Though Nonô had loved visiting London as a kid, she admits that her permanent move didn’t get off to the smoothest start. “It was so lonely at first because I didn’t know anyone and I was so far from my family and friends,” she says. “And I was a bit against the idea of doing university because we grow up with this whole idea that rockstars don’t do university – they don’t need it because they just blow up on their own.” Salvation came when her uncle, a sound engineer and course coordinator at the Abbey Road Institute, suggested she join the youth choir at London’s famous Roundhouse music venue. He also introduced his niece to a music producer friend whom she began to write songs with whenever he had a free hour or two. In time Nonô had a “good group of friends my own age” and started bouncing between songwriting sessions with a growing network of collaborators.

Nonô says she’s now “writing songs, like, every day” but chose the five that appear on ‘Midnight Mimosas’ very carefully. “I wanted to represent Brazil and I wanted to represent London, which I feel like these songs do, but I also want to tell a story,” she says.
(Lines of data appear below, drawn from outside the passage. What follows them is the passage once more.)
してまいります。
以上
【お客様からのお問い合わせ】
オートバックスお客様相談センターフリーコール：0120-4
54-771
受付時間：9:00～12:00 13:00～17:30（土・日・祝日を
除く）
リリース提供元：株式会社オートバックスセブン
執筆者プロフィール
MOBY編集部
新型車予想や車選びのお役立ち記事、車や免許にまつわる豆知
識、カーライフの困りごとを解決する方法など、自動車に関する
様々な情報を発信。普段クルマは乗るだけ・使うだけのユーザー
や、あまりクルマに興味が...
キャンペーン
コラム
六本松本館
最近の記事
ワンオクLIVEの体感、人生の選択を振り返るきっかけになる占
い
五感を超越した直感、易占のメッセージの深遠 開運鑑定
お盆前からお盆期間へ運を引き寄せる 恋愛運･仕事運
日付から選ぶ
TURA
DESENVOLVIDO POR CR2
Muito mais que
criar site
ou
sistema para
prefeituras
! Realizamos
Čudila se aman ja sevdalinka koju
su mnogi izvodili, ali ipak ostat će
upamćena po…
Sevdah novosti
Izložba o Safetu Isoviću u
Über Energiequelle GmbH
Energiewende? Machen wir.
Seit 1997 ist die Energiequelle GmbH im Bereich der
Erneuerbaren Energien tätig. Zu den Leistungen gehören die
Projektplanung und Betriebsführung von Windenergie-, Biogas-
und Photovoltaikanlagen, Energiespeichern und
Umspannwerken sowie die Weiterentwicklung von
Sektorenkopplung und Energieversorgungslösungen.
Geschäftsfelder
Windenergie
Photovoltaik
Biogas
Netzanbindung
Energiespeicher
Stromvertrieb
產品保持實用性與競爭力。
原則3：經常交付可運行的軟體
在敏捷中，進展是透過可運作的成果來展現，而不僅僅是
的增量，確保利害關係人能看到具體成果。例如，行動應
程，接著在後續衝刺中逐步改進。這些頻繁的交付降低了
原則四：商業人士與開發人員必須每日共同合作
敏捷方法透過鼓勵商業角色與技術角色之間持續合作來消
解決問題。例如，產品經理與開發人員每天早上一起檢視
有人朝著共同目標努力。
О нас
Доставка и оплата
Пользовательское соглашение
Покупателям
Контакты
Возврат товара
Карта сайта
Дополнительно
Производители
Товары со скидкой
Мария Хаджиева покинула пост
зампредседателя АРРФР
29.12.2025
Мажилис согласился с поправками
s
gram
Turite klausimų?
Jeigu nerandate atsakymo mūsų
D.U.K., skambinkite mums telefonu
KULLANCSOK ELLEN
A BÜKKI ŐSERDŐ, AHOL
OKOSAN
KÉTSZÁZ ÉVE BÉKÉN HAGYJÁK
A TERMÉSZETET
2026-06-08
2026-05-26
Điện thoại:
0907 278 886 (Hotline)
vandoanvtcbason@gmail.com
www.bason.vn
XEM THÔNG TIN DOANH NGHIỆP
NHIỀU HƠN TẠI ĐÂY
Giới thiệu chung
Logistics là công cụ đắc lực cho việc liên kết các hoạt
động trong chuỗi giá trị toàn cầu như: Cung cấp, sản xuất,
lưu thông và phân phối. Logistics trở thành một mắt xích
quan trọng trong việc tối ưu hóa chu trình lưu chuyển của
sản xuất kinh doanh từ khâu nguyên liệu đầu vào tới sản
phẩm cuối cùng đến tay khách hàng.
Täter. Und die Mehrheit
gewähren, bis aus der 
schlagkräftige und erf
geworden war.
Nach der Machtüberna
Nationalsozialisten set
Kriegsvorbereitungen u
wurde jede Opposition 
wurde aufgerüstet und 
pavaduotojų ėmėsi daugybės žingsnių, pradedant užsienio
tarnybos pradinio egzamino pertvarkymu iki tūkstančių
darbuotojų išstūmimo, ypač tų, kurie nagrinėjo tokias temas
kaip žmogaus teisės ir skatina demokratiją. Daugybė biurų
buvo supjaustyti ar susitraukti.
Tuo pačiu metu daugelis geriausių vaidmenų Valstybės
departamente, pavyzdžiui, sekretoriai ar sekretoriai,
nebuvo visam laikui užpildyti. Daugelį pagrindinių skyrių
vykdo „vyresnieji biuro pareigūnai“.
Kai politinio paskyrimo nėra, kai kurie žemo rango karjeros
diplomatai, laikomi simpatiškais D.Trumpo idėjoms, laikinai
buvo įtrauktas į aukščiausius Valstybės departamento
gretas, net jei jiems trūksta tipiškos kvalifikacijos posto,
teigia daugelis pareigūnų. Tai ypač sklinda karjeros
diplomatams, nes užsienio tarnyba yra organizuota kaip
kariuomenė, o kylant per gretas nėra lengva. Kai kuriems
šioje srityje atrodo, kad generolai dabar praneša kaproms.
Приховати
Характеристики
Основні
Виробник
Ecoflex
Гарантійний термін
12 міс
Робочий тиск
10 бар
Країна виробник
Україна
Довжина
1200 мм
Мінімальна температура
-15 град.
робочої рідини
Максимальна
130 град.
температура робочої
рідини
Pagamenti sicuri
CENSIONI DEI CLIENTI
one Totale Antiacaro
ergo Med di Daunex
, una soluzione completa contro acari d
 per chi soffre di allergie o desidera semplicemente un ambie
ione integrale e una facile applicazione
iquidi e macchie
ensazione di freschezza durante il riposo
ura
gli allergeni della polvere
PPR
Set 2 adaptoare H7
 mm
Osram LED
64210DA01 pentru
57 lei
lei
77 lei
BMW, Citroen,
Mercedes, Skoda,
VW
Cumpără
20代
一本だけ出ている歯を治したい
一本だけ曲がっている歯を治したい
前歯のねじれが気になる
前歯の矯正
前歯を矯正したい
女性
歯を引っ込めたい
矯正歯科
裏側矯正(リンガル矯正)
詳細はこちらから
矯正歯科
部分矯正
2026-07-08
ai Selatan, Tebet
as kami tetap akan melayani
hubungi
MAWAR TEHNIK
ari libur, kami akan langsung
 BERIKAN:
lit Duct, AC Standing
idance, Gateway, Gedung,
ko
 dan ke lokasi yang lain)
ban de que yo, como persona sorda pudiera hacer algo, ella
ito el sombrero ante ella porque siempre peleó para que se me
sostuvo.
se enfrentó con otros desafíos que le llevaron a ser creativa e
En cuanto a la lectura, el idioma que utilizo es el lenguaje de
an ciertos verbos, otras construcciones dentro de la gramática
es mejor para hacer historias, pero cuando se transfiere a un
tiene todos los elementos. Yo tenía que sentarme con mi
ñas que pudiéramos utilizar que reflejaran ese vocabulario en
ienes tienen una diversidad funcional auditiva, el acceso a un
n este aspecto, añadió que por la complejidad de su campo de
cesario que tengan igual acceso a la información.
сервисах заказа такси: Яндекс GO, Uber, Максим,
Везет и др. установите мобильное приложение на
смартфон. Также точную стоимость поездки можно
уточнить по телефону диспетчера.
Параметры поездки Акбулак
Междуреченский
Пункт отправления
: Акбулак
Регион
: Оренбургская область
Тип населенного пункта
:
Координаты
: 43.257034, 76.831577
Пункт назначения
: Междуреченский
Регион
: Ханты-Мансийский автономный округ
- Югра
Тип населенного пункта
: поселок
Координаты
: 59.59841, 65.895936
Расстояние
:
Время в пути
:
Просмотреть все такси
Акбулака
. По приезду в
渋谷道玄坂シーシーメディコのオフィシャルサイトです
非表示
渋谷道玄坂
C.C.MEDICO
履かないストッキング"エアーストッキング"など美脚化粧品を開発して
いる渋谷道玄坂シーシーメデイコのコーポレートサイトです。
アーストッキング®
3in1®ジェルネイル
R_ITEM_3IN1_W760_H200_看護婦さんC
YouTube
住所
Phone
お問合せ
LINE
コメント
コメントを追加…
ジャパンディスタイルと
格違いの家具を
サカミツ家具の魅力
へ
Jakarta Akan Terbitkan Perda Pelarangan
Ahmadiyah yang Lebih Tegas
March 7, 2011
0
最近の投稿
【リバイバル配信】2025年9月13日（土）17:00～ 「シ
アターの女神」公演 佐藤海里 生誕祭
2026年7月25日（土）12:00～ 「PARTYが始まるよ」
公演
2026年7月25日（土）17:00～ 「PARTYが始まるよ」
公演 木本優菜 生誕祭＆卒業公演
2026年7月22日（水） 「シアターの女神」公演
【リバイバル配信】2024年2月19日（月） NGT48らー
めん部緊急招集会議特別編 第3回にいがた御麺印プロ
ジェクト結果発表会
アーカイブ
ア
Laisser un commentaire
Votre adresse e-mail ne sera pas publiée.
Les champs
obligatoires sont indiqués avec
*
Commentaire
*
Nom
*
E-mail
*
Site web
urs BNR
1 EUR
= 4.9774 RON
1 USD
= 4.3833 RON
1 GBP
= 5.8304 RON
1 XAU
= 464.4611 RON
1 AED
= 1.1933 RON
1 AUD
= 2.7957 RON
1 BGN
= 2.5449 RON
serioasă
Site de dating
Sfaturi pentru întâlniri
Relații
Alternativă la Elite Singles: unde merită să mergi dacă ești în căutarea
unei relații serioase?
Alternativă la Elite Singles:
That story might delve into Nonô’s breakups and past mistakes – ‘La La La (2 Dollar)’ is about bumping into an old friend she drifted apart from – but is ultimately an empowering one. “I have a lot of young fans and I want them to know that they don’t have to depend on anyone,” she says. “I want them to know they can be strong if they need to be, and the main character in their own narrative.”

Boosting the confidence of her young fans is an admirable ambition, but at the same time, Nonô’s vibrant and direct music should strike a chord with listeners of all ages. After 18 months of closed doors and social distancing, her fundamentally “free” approach to songwriting is just what we need.